Sent from my SM-G935F using Tapatalk

Reactions: Agree 2


----------



## Scissorhands (2/8/17)

Everything you listed is possible

Just to throw a spanner in the works, could it be that you're taste has improved and just notice the coil starting to drop flavour sooner? I used to rewick once a week, now 3 days is a push

Kind regards

Reactions: Agree 1


----------



## aktorsyl (2/8/17)

Do you use sucralose (like TFA Sweetener, CAP Super Sweet, etc) or FW Yellow Cake in a lot of your mixes, by any chance?


----------



## Stosta (2/8/17)

Tanja said:


> You definitely have a point there!
> 
> So how do i get started?
> 
> ...


First step is to find a nice beginners RTA... Or perhaps you have the RBA base for the Subox? Those are easy to begin on and I still use mine every day!

I'll give you a brief rundown, it will seem like you're building a bomb, but it really is easy once you have done it once or twice! And there are some great tutorials on Youtube if you want. And if you have any questions obviously we can help you out on here!

Buy some NI80 26 Gauge wire. Wrap it five or six times around the little blue screwdriver that is in that box. Screw it in, cut the excess wire off the legs. You then set your mod to about 20W, warm up the coil till it glows, and then stop firing and give it a squeeze with some tweezers, and repeat until it looks nice and neat.

You then get some cotton, cut a piece and put it in so it fits with some room to move but not too much. Getting the right amount of cotton takes practice but you'll eventually get the hang of it.

You then put on the cap, wet the wick a bit, tuck in the cotton, check that the mod still reads (this shows if you have any wire touching the cap or not), and you're A for Away.

Reactions: Winner 2


----------



## Tanja (2/8/17)

aktorsyl said:


> Do you use sucralose (like TFA Sweetener, CAP Super Sweet, etc) or FW Yellow Cake in a lot of your mixes, by any chance?


Some of them do... But it's the minority... 

Sent from my SM-G935F using Tapatalk


----------



## Tanja (2/8/17)

Stosta said:


> First step is to find a nice beginners RTA... Or perhaps you have the RBA base for the Subox? Those are easy to begin on and I still use mine every day!
> 
> I'll give you a brief rundown, it will seem like you're building a bomb, but it really is easy once you have done it once or twice! And there are some great tutorials on Youtube if you want. And if you have any questions obviously we can help you out on here!
> 
> ...


Clear as mud!    

Sent from my SM-G935F using Tapatalk

Reactions: Funny 2


----------



## Stosta (2/8/17)

Tanja said:


> Clear as mud!
> 
> Sent from my SM-G935F using Tapatalk


Hahaha!

Okay let's start at the beginning! You have the RBA stuff for your tank?


----------



## Tanja (2/8/17)

Stosta said:


> Hahaha!

* * *

To be done -
1. Which distinct usernames appear in the post headers of the forum thread?
2. Echo the passage of the forum thread starting with "Just to throw" and going on through "## aktorsyl (2/8/17)".

Source material -
* * *

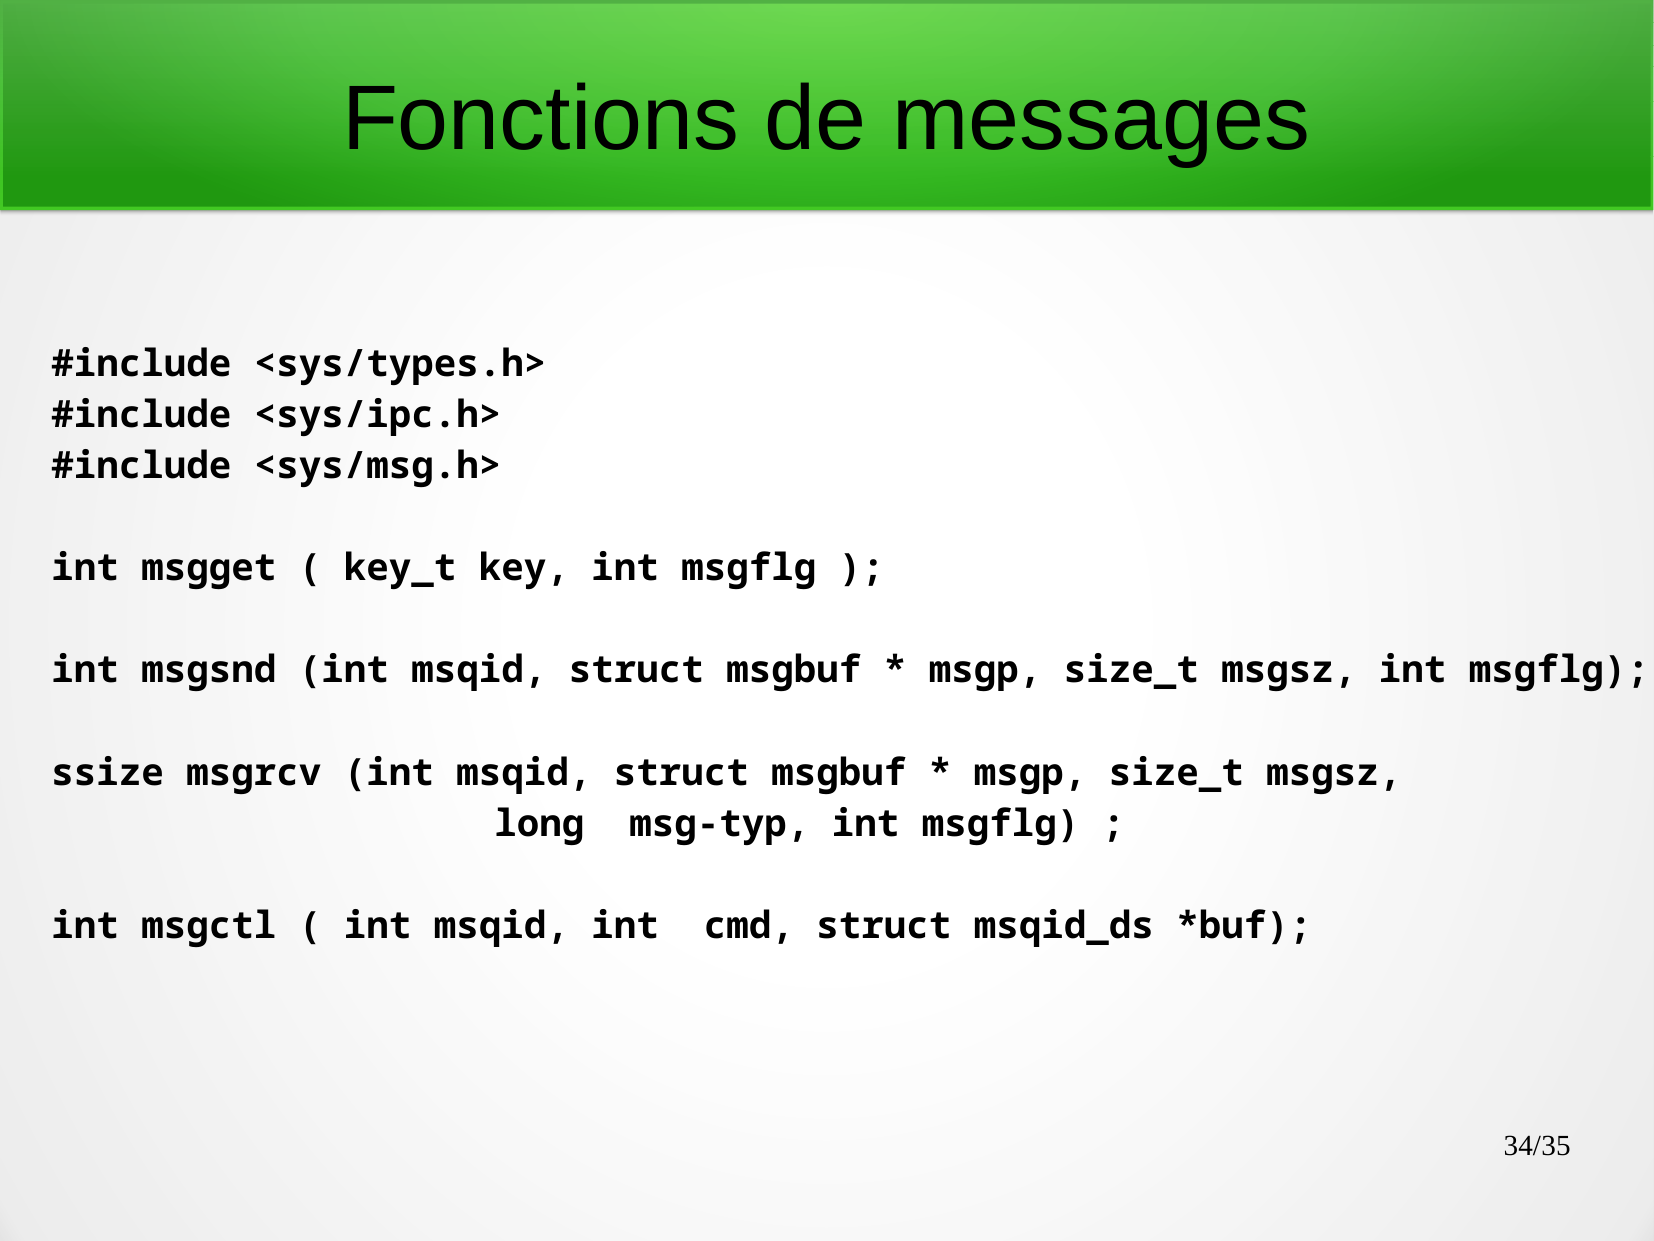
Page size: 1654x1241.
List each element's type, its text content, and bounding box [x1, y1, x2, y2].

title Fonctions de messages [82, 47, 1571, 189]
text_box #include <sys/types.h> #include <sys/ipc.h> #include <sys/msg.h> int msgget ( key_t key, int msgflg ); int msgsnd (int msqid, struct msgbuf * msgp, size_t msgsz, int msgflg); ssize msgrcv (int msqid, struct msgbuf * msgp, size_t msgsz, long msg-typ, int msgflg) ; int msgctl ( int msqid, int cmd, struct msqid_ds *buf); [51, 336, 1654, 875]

* * *

Solutions in order -
1. Scissorhands, aktorsyl, Stosta, Tanja

2.
Just to throw a spanner in the works, could it be that you're taste has improved and just notice the coil starting to drop flavour sooner? I used to rewick once a week, now 3 days is a push

Kind regards

Reactions: Agree 1


----------



## aktorsyl (2/8/17)